What really happened is that China hacked Google, and it pissed Google off when they finally discovered it, many months later. This wasn’t some small intrusion or data breach. It was a systemic, coordinated, widespread, very deep hack, which among other things, gave China all of Google’s source code. It was very similar in scope and ambition to the Solar Winds hack recently out of Russia. It forced Google to completely rethink their security, which at the time was an Igloo model (hard on the outside, soft on the inside, a Gary Larson reference I think), and they had to migrate to where internal access was also limited, which took years.
I’ll share with you, confidentially wink wink, that most companies way overvalue their source code. It’s actually their engineers who are their biggest asset, because the engineers can reproduce the source code if it’s lost (quite quickly at that), whereas the source code can’t do fuck-all on its own. Moreover, most source code bases are so ugly that you couldn’t give them away. But Google had what they now call “HIP” (High-value Intellectual Property) scattered through their source code, which are the tuning parameters and constants for various algorithms and AI models which are the true Secret Sauce to Google’s Search and Ads dominance.
At both small companies I worked at, the real value was in the business relationships built up (suppliers etc). The code could be rewritten. It wouldn't be bug-compatible, but all the ideas and design were backed up in engineers' minds.

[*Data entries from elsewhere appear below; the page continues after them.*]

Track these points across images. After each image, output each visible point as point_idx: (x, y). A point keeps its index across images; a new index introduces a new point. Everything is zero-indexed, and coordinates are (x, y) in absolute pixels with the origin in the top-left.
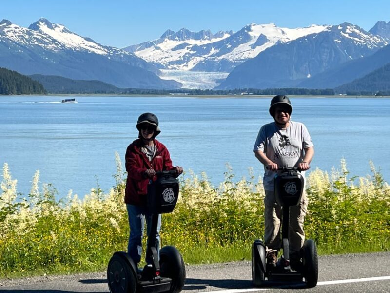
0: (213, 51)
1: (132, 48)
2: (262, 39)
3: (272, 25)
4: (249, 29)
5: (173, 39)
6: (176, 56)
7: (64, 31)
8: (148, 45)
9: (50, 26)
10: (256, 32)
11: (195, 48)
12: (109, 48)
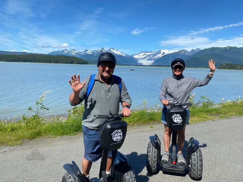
0: (152, 56)
1: (133, 55)
2: (164, 53)
3: (166, 50)
4: (161, 51)
5: (143, 53)
6: (143, 57)
7: (117, 51)
8: (136, 54)
9: (113, 50)
10: (162, 51)
11: (148, 55)
12: (127, 55)
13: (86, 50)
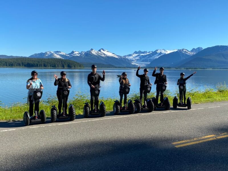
0: (147, 57)
2: (161, 53)
4: (157, 50)
5: (137, 53)
6: (137, 58)
7: (108, 52)
9: (104, 50)
11: (142, 56)
12: (119, 56)
13: (73, 52)
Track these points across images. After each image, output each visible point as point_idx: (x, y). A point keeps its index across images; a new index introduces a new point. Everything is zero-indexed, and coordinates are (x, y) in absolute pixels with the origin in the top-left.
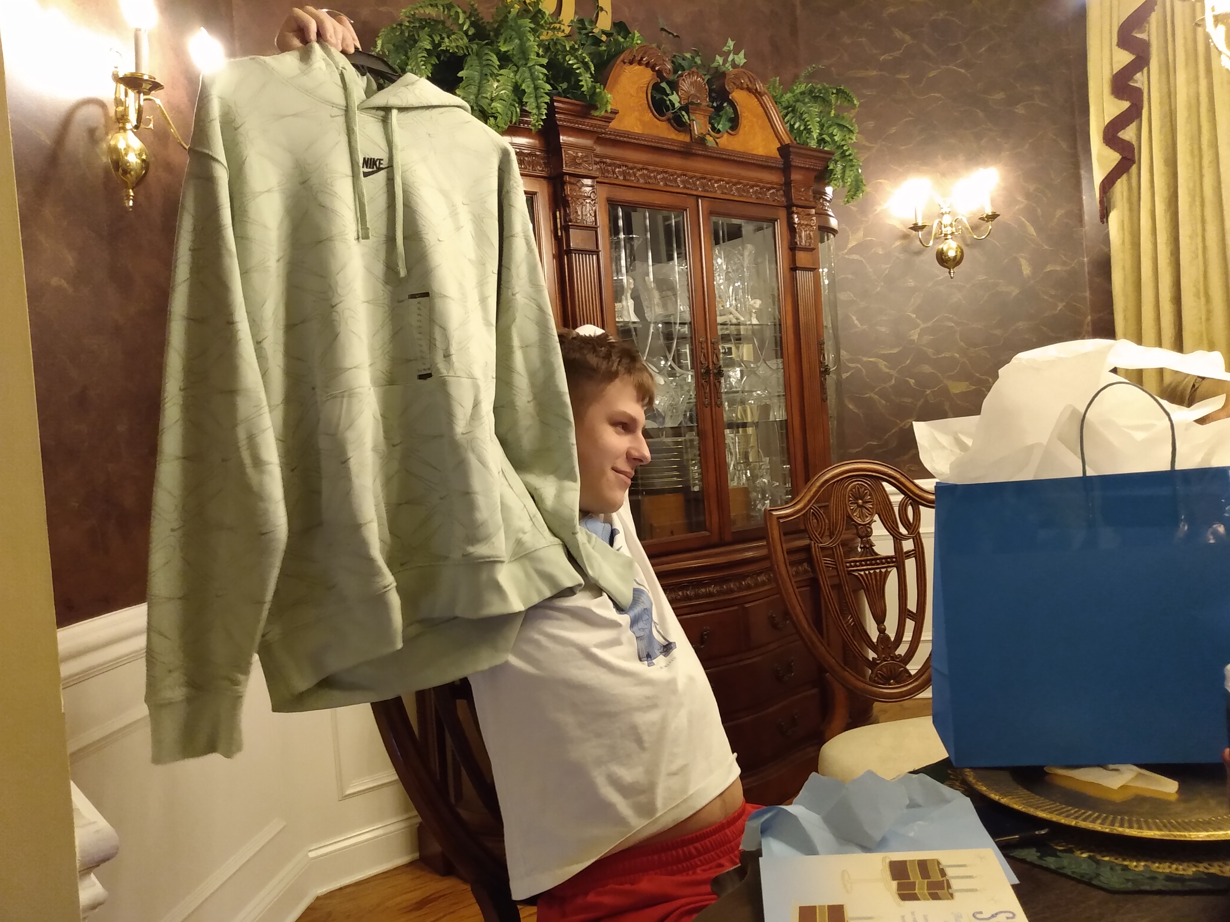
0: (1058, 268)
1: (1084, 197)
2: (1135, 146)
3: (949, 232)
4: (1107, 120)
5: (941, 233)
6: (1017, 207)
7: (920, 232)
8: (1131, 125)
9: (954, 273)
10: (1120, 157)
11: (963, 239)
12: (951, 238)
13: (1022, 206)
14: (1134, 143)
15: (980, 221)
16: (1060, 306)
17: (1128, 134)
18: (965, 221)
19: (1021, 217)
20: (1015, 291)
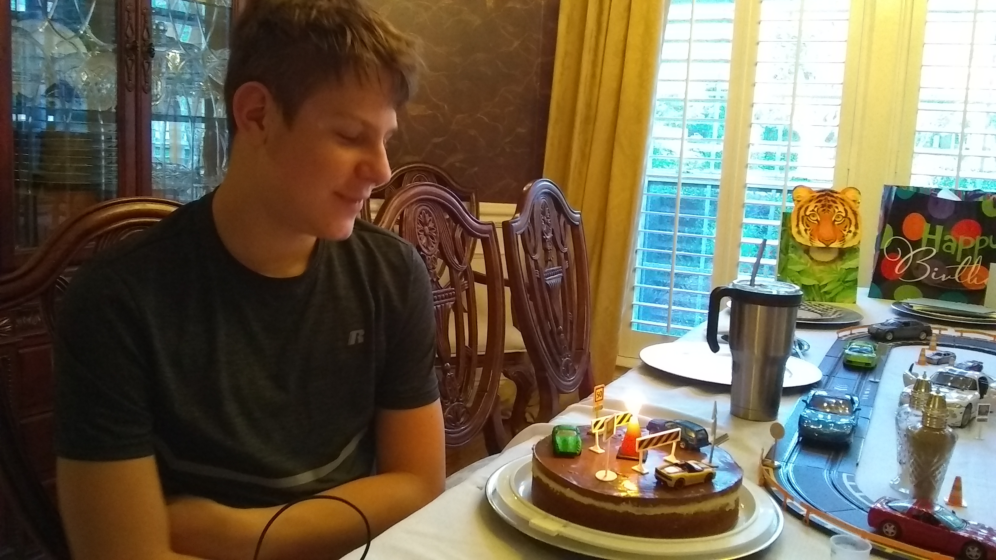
0: (518, 6)
16: (516, 44)
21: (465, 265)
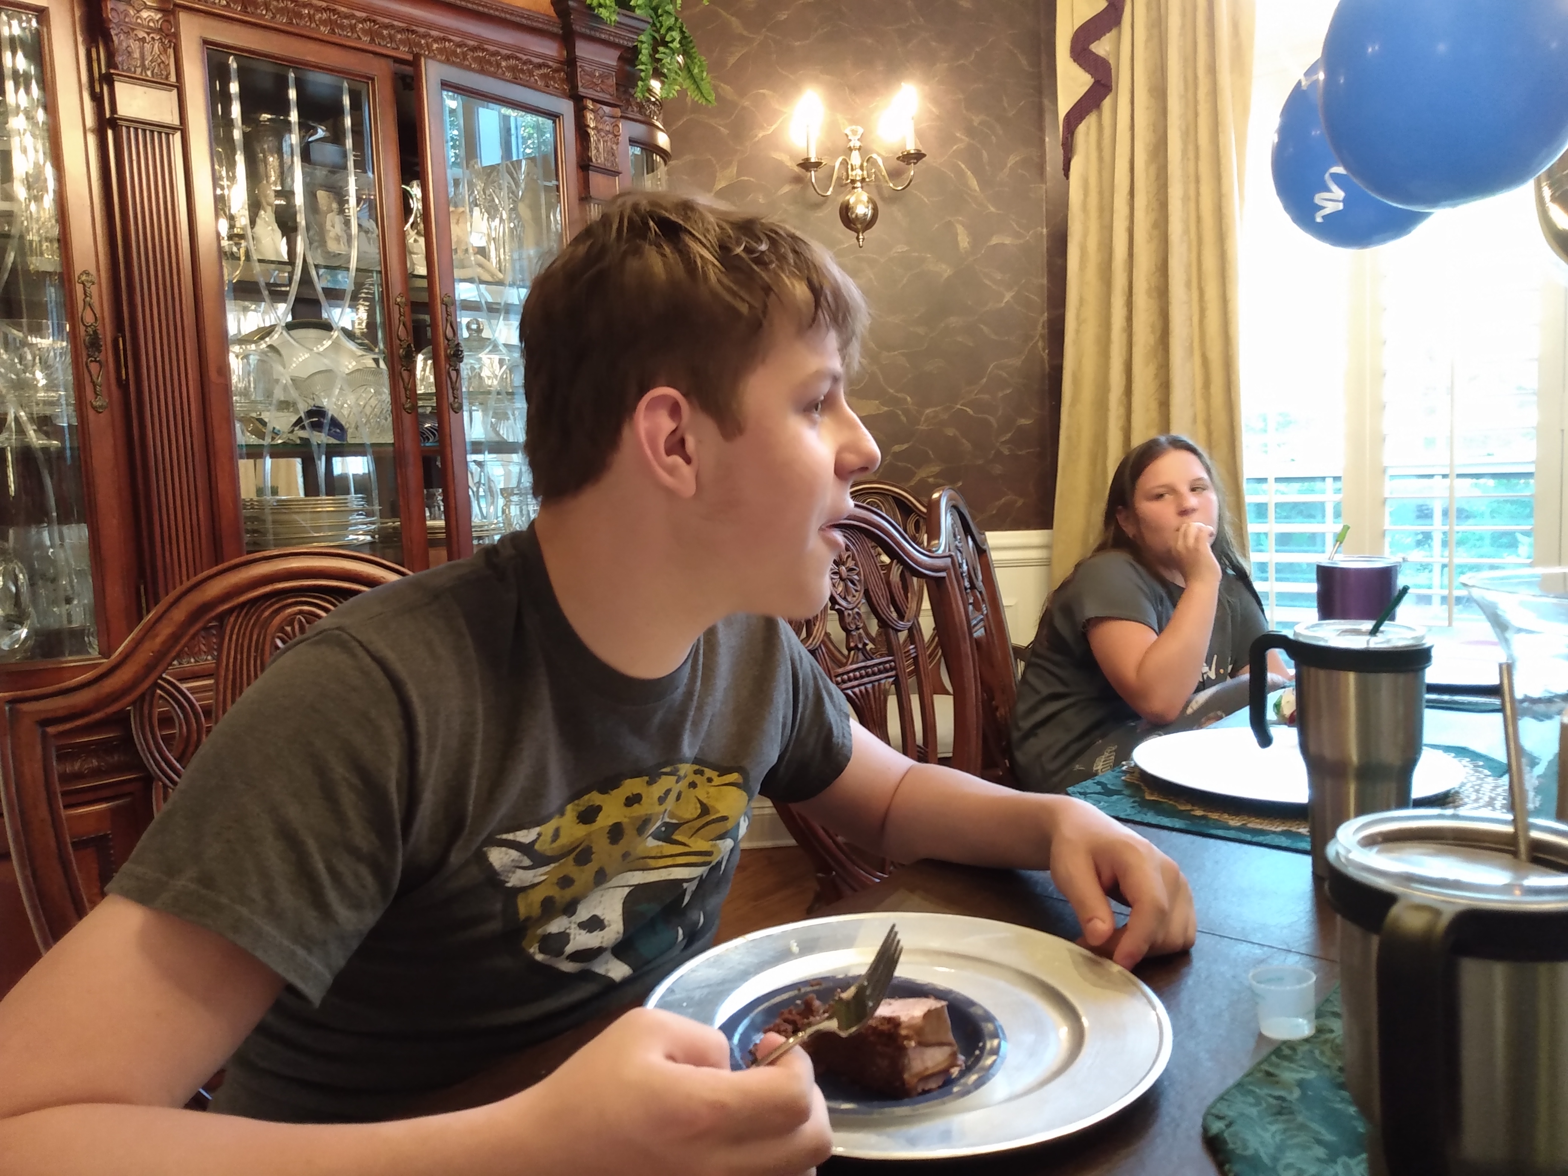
0: (1008, 241)
1: (1047, 139)
2: (1113, 66)
3: (858, 178)
4: (1078, 24)
5: (847, 179)
6: (955, 147)
7: (813, 172)
8: (1108, 35)
9: (863, 239)
10: (1092, 80)
11: (879, 188)
12: (862, 187)
13: (961, 146)
14: (1111, 62)
15: (899, 162)
16: (1008, 296)
17: (1101, 48)
18: (880, 162)
19: (960, 163)
20: (945, 271)
21: (908, 621)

There are even advantages from a clean slate methodology; if there’s sufficient buy in from management.
Reason being: if you have done things before and bore the weight of architectural misgivings, you can clearly reproduce the software.

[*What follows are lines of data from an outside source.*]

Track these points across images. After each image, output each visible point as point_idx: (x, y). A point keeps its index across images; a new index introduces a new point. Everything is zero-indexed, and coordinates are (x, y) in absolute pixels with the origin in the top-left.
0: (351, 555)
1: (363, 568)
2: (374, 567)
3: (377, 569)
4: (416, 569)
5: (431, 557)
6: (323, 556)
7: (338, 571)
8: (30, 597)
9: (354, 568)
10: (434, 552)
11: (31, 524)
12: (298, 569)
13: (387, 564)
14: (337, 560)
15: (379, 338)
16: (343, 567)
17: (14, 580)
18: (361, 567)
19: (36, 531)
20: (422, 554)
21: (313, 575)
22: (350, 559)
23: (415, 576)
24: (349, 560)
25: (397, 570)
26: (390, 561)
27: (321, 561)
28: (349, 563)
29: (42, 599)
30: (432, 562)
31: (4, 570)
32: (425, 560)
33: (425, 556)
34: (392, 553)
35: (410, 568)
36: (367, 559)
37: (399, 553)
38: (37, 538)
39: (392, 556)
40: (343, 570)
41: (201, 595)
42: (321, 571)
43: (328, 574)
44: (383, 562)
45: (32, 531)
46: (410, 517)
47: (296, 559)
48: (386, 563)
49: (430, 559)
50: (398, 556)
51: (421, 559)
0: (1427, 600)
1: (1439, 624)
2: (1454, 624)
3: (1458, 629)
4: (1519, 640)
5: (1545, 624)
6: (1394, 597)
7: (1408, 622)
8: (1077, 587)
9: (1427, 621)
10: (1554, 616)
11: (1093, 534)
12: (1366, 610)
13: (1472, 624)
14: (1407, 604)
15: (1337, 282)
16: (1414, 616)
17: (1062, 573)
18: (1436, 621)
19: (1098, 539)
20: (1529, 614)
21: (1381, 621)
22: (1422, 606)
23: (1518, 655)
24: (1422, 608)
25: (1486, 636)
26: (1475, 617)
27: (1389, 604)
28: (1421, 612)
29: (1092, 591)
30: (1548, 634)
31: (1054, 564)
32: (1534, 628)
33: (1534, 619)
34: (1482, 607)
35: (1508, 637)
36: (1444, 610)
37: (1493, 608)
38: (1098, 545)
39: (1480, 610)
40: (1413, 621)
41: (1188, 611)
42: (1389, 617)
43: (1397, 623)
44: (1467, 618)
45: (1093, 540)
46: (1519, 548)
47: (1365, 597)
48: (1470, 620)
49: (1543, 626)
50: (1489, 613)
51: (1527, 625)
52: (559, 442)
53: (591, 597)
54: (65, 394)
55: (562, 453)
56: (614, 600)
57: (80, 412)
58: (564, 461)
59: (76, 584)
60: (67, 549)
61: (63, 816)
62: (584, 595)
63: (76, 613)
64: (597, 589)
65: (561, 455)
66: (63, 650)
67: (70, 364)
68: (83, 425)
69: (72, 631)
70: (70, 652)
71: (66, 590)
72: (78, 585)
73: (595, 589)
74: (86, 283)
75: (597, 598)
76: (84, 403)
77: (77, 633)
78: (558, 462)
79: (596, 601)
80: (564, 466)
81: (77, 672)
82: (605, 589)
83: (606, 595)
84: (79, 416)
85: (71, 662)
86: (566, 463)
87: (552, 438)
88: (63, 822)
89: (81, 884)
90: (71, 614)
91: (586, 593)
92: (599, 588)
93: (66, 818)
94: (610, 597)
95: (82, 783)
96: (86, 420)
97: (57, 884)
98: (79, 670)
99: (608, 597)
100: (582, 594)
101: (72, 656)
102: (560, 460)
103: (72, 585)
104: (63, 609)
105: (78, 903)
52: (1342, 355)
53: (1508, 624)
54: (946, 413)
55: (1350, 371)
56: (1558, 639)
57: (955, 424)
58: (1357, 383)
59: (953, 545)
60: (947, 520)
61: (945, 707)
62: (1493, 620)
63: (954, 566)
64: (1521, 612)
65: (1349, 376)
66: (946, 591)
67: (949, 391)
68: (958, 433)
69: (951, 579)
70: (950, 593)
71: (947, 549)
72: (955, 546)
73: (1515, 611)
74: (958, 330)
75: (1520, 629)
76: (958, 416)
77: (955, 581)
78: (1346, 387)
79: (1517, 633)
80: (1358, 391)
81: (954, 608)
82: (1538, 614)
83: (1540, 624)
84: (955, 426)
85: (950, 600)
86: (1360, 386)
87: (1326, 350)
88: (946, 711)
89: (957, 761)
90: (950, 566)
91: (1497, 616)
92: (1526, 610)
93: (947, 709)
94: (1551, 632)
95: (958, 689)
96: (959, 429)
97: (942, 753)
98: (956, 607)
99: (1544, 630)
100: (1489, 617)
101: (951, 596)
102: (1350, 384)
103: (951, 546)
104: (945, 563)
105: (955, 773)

The biggest barrier to doing this normally is:
A) time pressure.
B) pressure to use existing log available tech
C) pressure to be cheap (which is manifested most often in A&B but is it’s own thing too).
This causes “large rewrites” to be rushed, subpar and lesser quality as the emphasis often isn’t on getting to feature parity.
Regardless, if google lost their code- entirely, we would probably have search by next week, auth in a fortnight, mail by next month and something approximating google cloud by the end of the year.
Because a lot of the really hard lessons have been learned, a reimplementation is just time.
I do. If, and only if, you build up the exact same thing. Once engineers band together for a rewrite that changes project architectural, conceptual, and engineering principles, then you're looking at a runaway deadline.
Most of snippets of Google's code wouldn't be usable without the entire ecosystem around them. Most things are doable because of libraries, internal infrastructure, etc.
leaks of what exactly? It's billions of lines of code spread amongst millions of files which make up thousands of services... It's not like there 10 files with all the magic sauce.
To add to this, it's not all on every engineer's machine. It's not like they can just walk out of the office with a computer with all the source code. It's on a virtual file system that requests files as needed, and you can bet there are systems set up to detect if someone is just downloading the whole thing for no reason.
it's not even that. if you assume that the entire codebase was leaked verbatim, it would still take entrenched knowledge of many google engineers to replicate the same services and infrastructure to support those services.
If any state actor who stole that code could deploy such engineering capabilities, they don't really need the source code tbh.